RESEARCH & RESOURCES

Q and A: Business Intelligence Architecture in an Agile Environment

What role does BI architecture play in an agile environment?

Agile is all about getting more done in less time -- giving an organization the information it needs quickly to be more nimble in a tough, competitive market. What role does the BI architecture play in an agile environment? For answers, we spoke with Claudia Imhoff, a TDWI faculty member who will be presenting Mastering BI with Best-Practice Architecture and Data Models: From Hub and Spoke to Agile Development with Len Silverston at the August and November TDWI World Conferences.

[Editor's note: "Creating an Agile BI Environment -- Delivering Data at the Speed of Thought" is the theme of the 2010 TDWI World Conference in San Diego.]

BI This Week: How can a BI architecture enable a more agile environment?

Claudia Imhoff: Whenever an initiative is undertaken that requires multiple projects for completion, there is always a risk of overlapping, underlapping, or altogether missed requirements. A BI environment consists of multiple projects that must be coordinated to mitigate redundancies, inefficiencies, or rip-and-replace activities. A BI architecture serves as the blueprint for the whole environment ensuring a comprehensive understanding of the "sum of its parts."

Having the architectural diagram up front sets the stage for the coordination of these related projects. Each project team can understand how their project's components fit into the overall environment, which existing components they can leverage, and how their pieces must interface with the existing or future BI components. This "road map" diagram improves the efficiency of implementation efforts; it also reduces overall costs, effort (in terms of time), and post-implementation maintenance activities.

What are the benefits of an architected environment in terms of a more agile development for BI?

The word "agile" is defined as "having the ability to move quickly and with suppleness, skill, and control." Agility without control is simply a rapid path to chaos. The BI architecture ensures that agility is maximized while chaos is minimized.

Perhaps the biggest benefit of the BI architecture is the removal of unnecessary redundancies in data management activities (ETL, data quality, etc.) and in analytic capabilities (e.g., reports, algorithms, and models). The architecture is the documentation of the entire environment thus giving BI project teams a full understanding of what exists for their current project needs and how they will support future projects with their implemented components.

What are the biggest mistakes IT makes when adopting an agile development methodology as it relates to BI?

The biggest mistake IT can make is to assume that an agile development methodology means no documentation or architectural effort is needed. If BI were a single project with no relationship to other projects or IT components, a lack of documentation or architecture might work.

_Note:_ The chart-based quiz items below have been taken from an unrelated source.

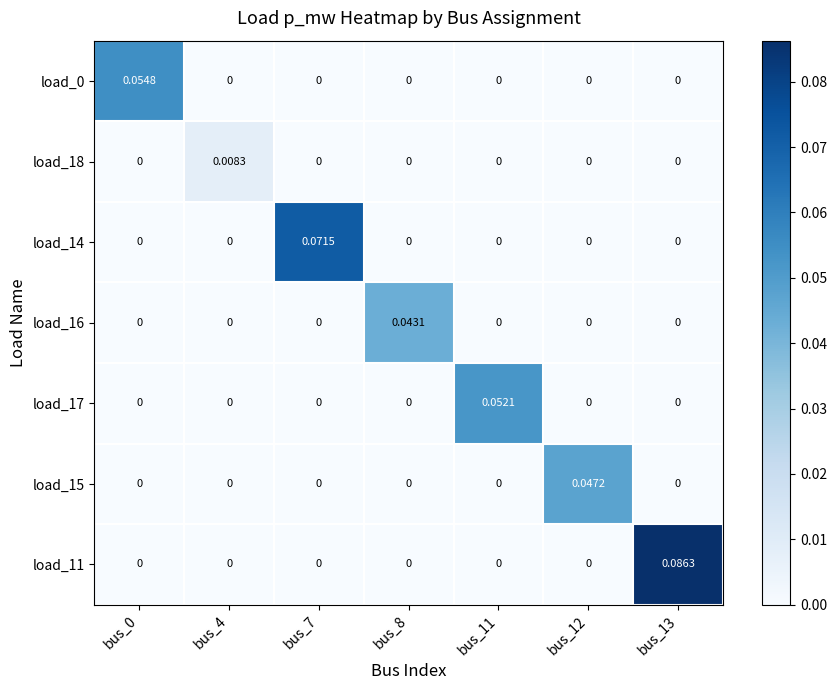

Is the value of load_15 at bus_12 greater than the value of load_16 at bus_12?

Yes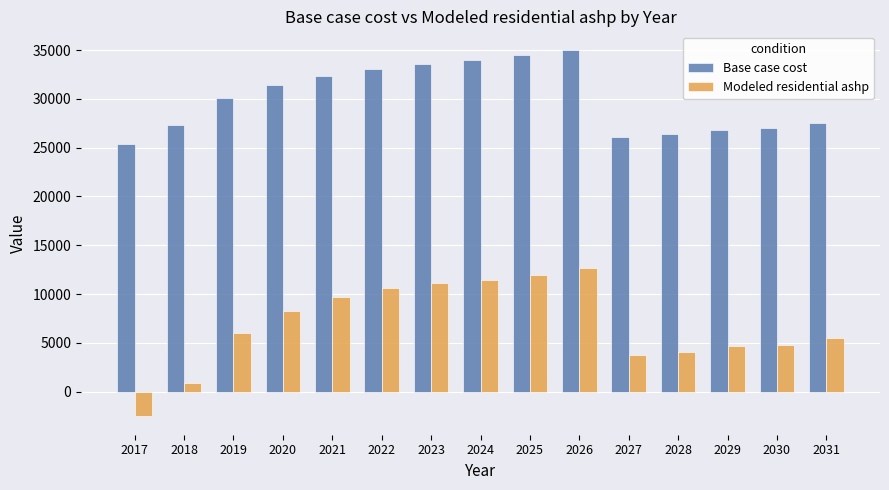

What is the approximate value of Base case cost at 2031?

27512.1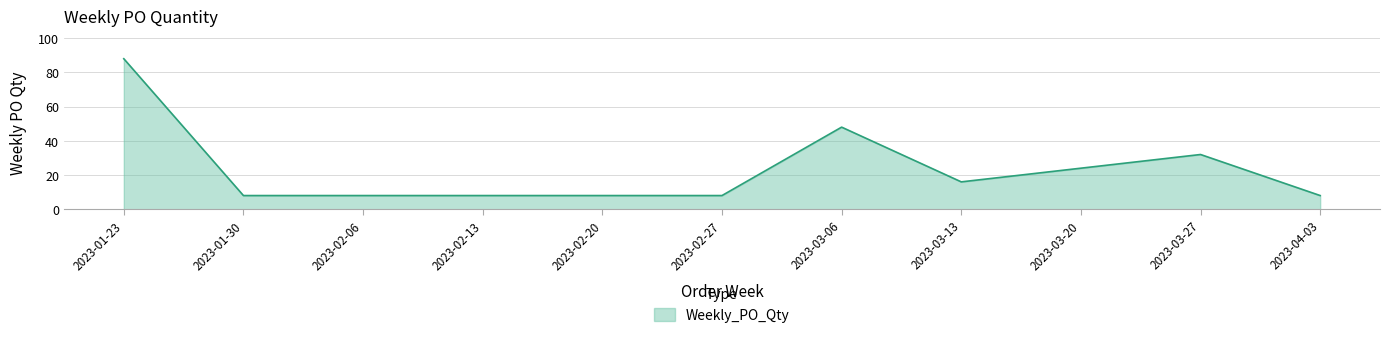

The value at 2023-02-27 is 8. True or false?

True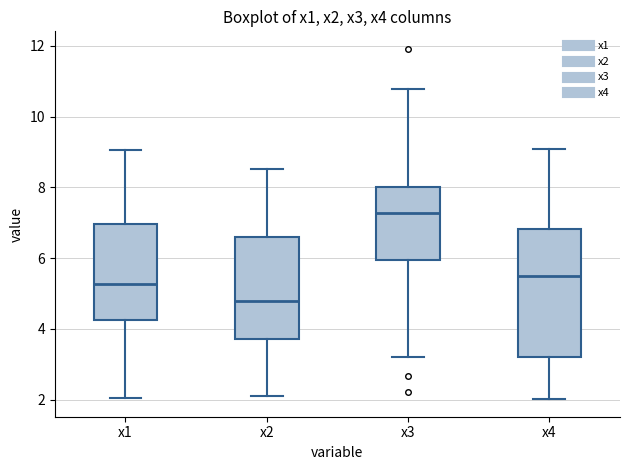

Where does the upper whisker of the box for x1 end on the y-axis? The values are not printed on the chart, so give them approximately, as read against the axis.

9.0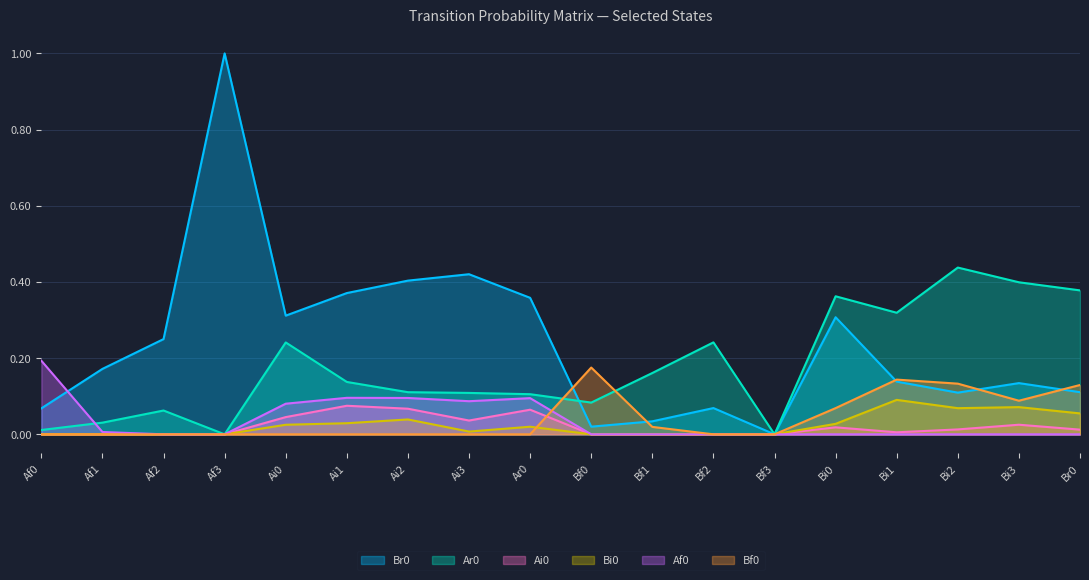

How many lines are shown in the chart?

6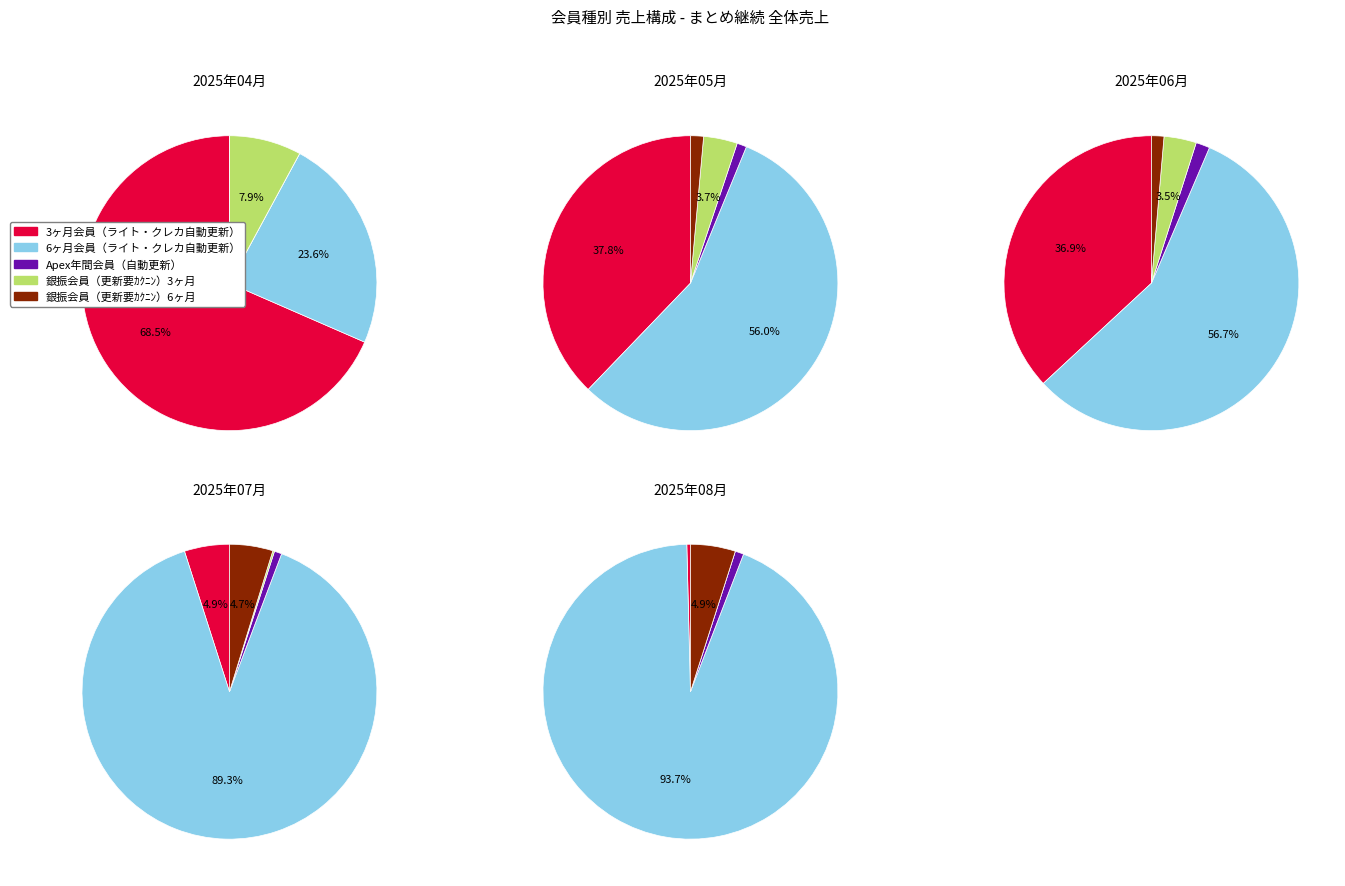

To the nearest percent, what portion does 3 represent?

8%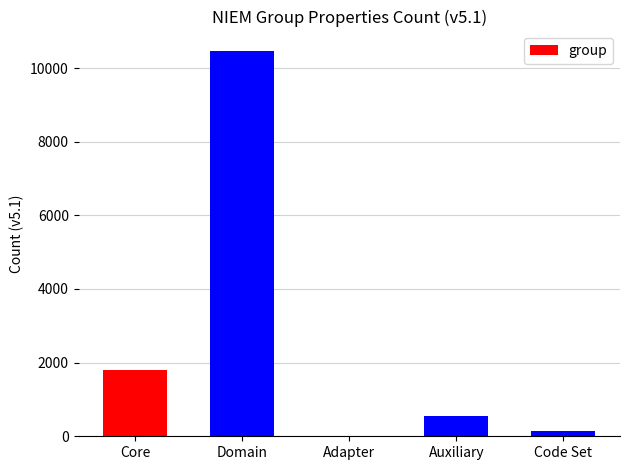

Where is the data nearest to the value 5240?

Core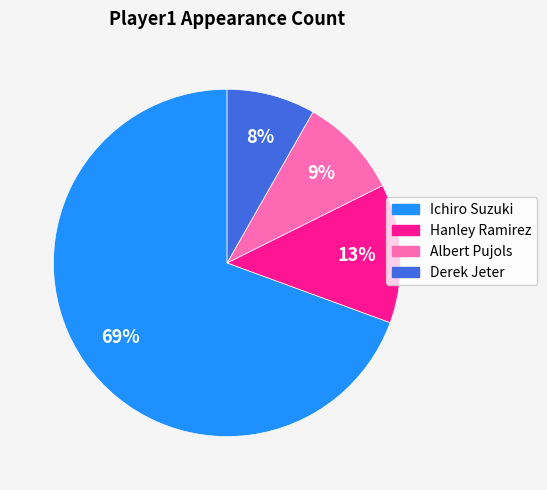

To the nearest percent, what portion does Albert Pujols represent?

9%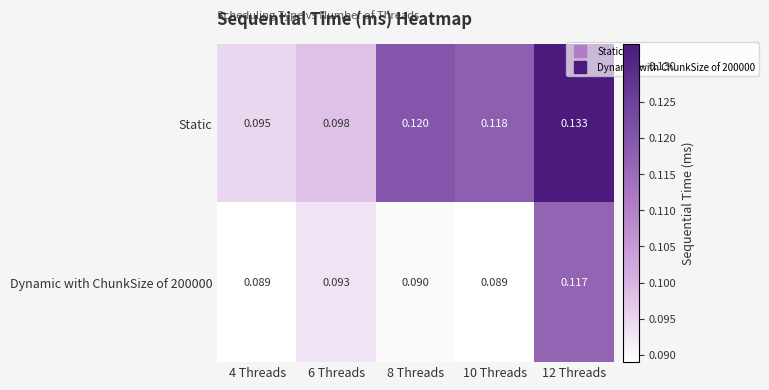

Is the value of Static at 6 Threads greater than the value of Dynamic with ChunkSize of 200000 at 4 Threads?

Yes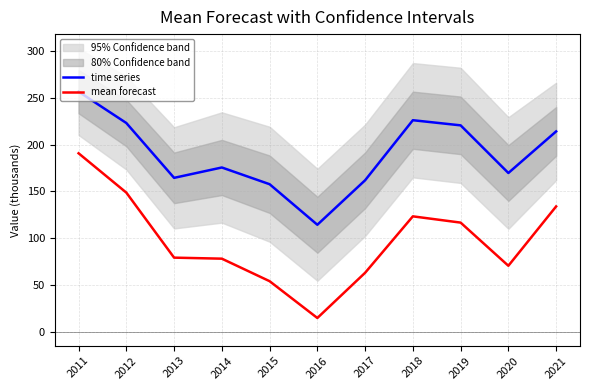

In mean forecast, how many points are higher than both neighbors (excluding endpoints)?

1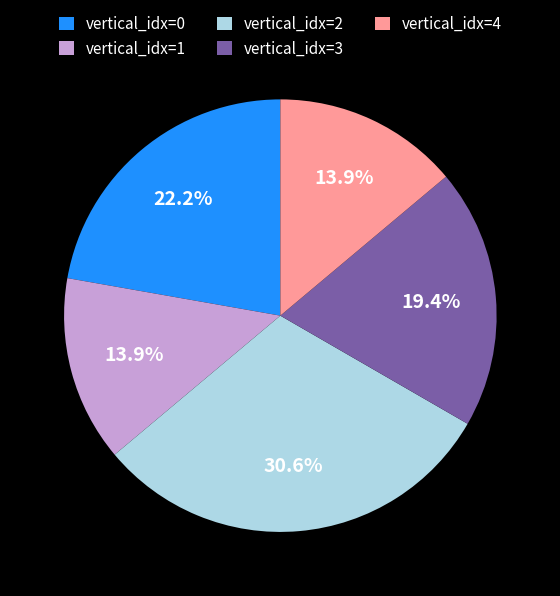

Approximately how many times larger is the value at vertical_idx=4 compared to vertical_idx=3?

0.7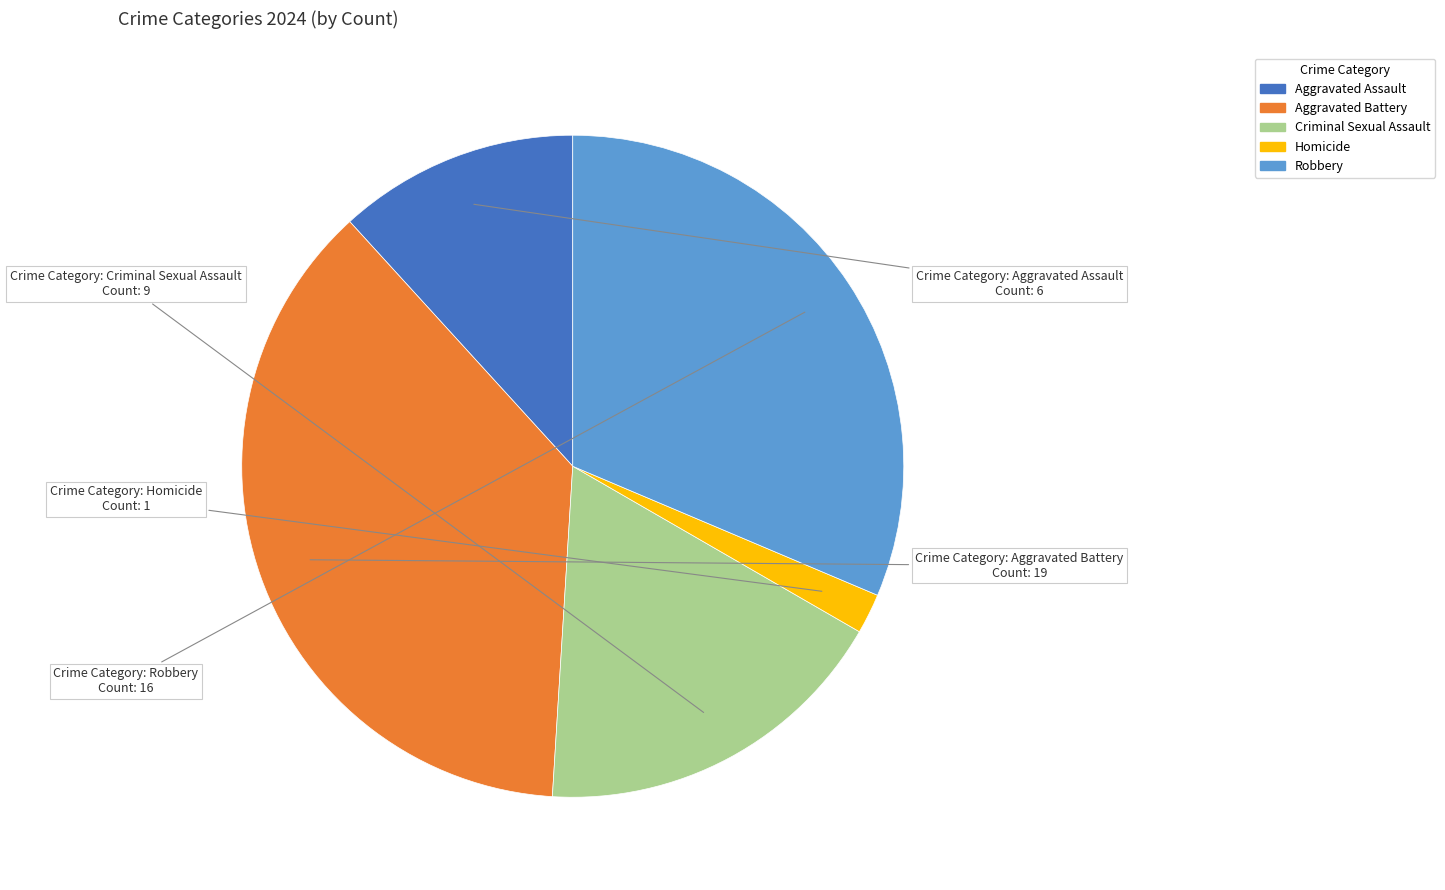

The Robbery slice represents 31% of the pie. True or false?

True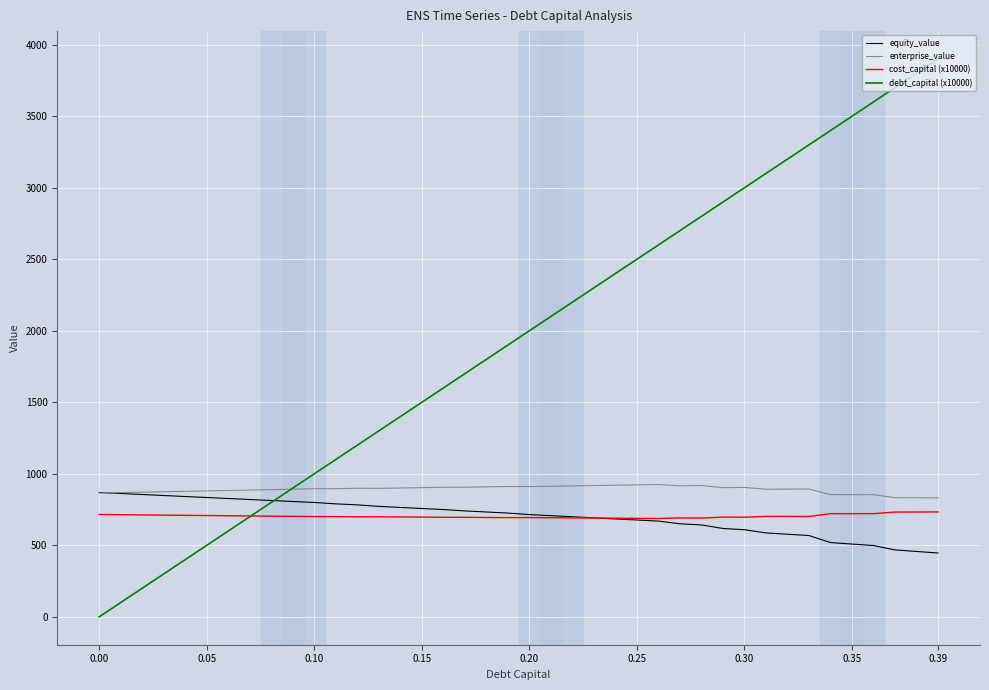

How many lines are shown in the chart?

4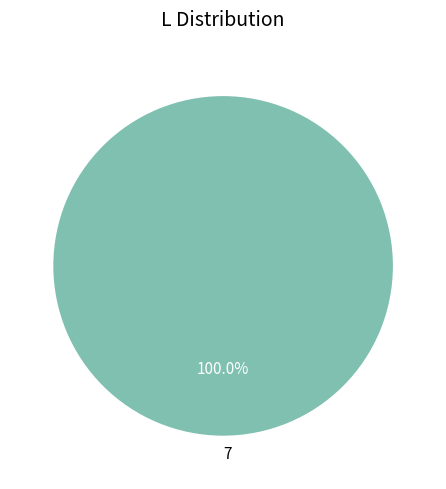

What is the majority slice?

7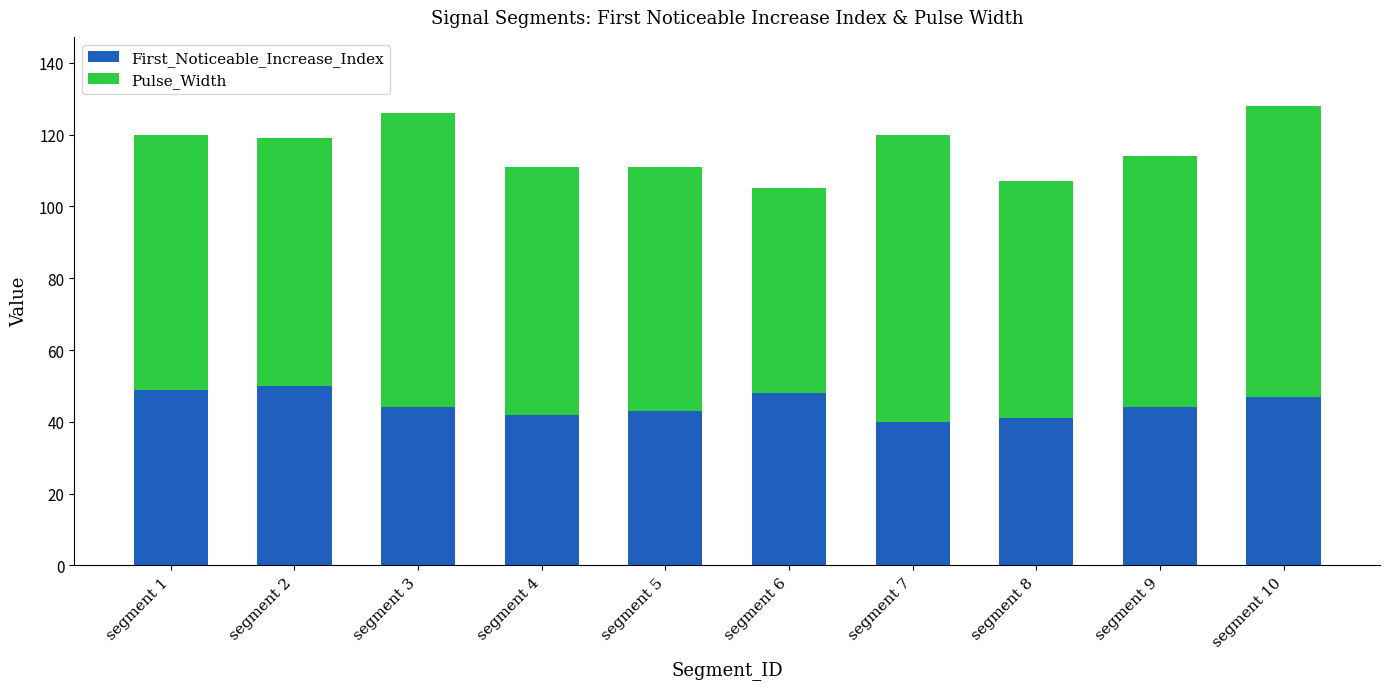

What is the total value across all series at segment 6?

105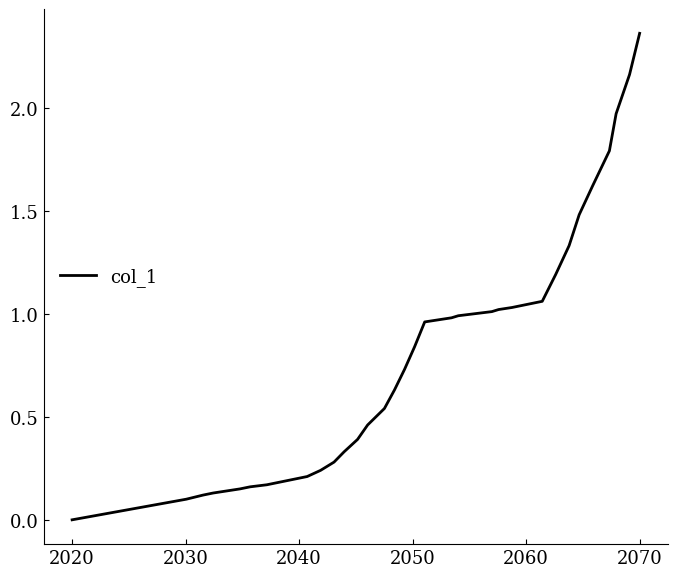

Which label corresponds to the smallest value in the chart?

2020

Unfortunately for BI, this is disastrous and leads to a disorganized environment rife with inconsistencies, redundant efforts, scrap and rework, as well as user dissatisfaction with its performance. Agile methodology means implementing IT components faster but with control. That control comes from the recognition that the projects must integrate with each other and that they must reuse any and all components that they can.

There is a great deal of emphasis on rapid development. What do you recommend for companies embracing this development methodology while trying to maintain an enterprise vision for BI?

Although the creation and maintenance of an enterprise BI architecture does take a bit of time upfront, the payoff from having it in each and every project is enormous. Any BI team using the agile development methodology must balance the need for speed with the costs of reworking non-integrating components. A bit of effort up front goes a long way toward reducing the overall time and effort to create a company's critically needed BI components.

How easy is it to sell upper management on moving to an agile development environment?

Selling an agile development to upper management is a no brainer -- they like the idea of getting usable and useful IT implementations every 2-4 weeks rather than waiting for months or years for something. The difficulty comes in selling the need for an overall architecture before delivering the first component.

My advice is to educate upper management on the benefits and overall productivity boosts you get when you combine agile development with a sound architecture. Explaining the difference between chaos (and scrap-and-remake) and an architected approach is simple and that makes the "sell" to executives so much easier.

How disruptive is the move to agile development? Are there recommendations you can make to ease the transition?

Agile can be very disruptive to IT resources who are not familiar with it, have never been trained in its overall philosophy, or never gone through an agile project. They are however, usually familiar with architecture. My recommendation is to educate these resources on the overall agile development methodology and then demonstrate with examples how this methodology works with the architecture. It should be fairly simple to show how each sprint builds upon a prior one and further develops the overall architecture for BI.